Bhatnagar Ajay K, Flickinger John C, Kondziolka Douglas, Lunsford L Dade
Department of Radiation Oncology, University of Pittsburgh School of Medicine, Pittsburgh, PA 15213, USA.
Int J Radiat Oncol Biol Phys. 2006 Mar 1;64(3):898-903. doi: 10.1016/j.ijrobp.2005.08.035. Epub 2005 Dec 9.
To evaluate the outcomes after a single stereotactic radiosurgery procedure for the care of patients with 4 or more intracranial metastases.
Two hundred five patients with primary malignancies, including non-small-cell lung carcinoma (42%), breast carcinoma (23%), melanoma (17%), renal cell carcinoma (6%), colon cancer (3%), and others (10%) underwent gamma knife radiosurgery for 4 or more intracranial metastases at one time. The median number of brain metastases was 5 (range, 4-18) with a median total treatment volume of 6.8 cc (range, 0.6-51.0 cc).
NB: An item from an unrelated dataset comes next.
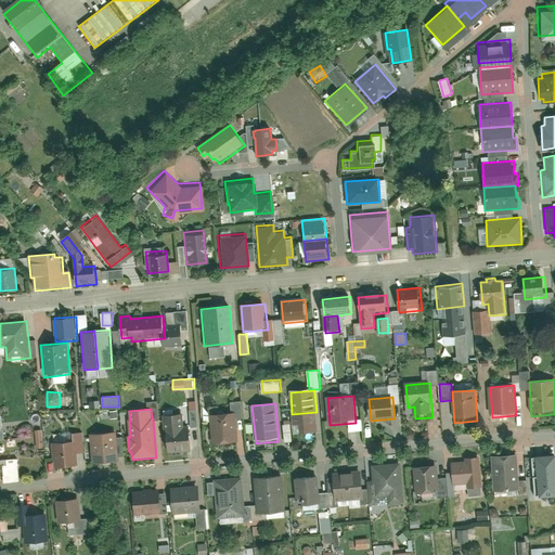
[(294,437),(319,435),(317,412),(292,414),(294,437)]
Radiosurgery was used as sole management (17% of patients), or in combination with whole brain radiotherapy (46%) or after failure of whole brain radiotherapy (38%). The median marginal radiosurgery dose was 16 Gy (range, 12-20 Gy). The mean follow-up was 8 months.
The median overall survival after radiosurgery for all patients was 8 months. The 1-year local control rate was 71%, and the median time to progressive/new brain metastases was 9 months. Using the Radiation Therapy Oncology Group recursive partitioning analysis (RPA) classification system, the median overall survivals for RPA classes I, II, and III were 18, 9, and 3 months, respectively (p < 0.00001). Multivariate analysis revealed total treatment volume, age, RPA classification, and marginal dose as significant prognostic factors. The number of metastases was not statistically significant (p = 0.333).
Radiosurgery seems to provide survival benefit for patients with 4 or more intracranial metastases. Because total treatment volume was the most significant predictor of survival, the total volume of brain metastases, rather than the number of metastases, should be considered in identifying appropriate radiosurgery candidates.
评估单次立体定向放射外科手术治疗4个或更多颅内转移瘤患者的疗效。
205例原发性恶性肿瘤患者,包括非小细胞肺癌(42%)、乳腺癌(23%)、黑色素瘤(17%)、肾细胞癌(6%)、结肠癌(3%)和其他(10%),一次性接受伽玛刀放射外科手术治疗4个或更多颅内转移瘤。脑转移瘤的中位数为5个(范围4 - 18个),总治疗体积中位数为6.8立方厘米(范围0.6 - 51.0立方厘米)。放射外科手术作为唯一治疗手段(17%的患者),或与全脑放疗联合使用(46%),或在全脑放疗失败后使用(38%)。放射外科手术的边缘剂量中位数为16 Gy(范围12 - 20 Gy)。平均随访时间为8个月。
所有患者放射外科手术后的总生存期中位数为8个月。1年局部控制率为71%,进展/新发脑转移瘤的中位时间为9个月。使用放射治疗肿瘤学组递归分区分析(RPA)分类系统,RPA I、II和III类的总生存期中位数分别为18、9和3个月(p < 0.00001)。多因素分析显示总治疗体积、年龄、RPA分类和边缘剂量是显著的预后因素。转移瘤数量无统计学意义(p = 0.333)。
放射外科手术似乎能为4个或更多颅内转移瘤患者带来生存益处。由于总治疗体积是生存的最显著预测因素,在确定合适的放射外科手术候选患者时,应考虑脑转移瘤的总体积,而非转移瘤的数量。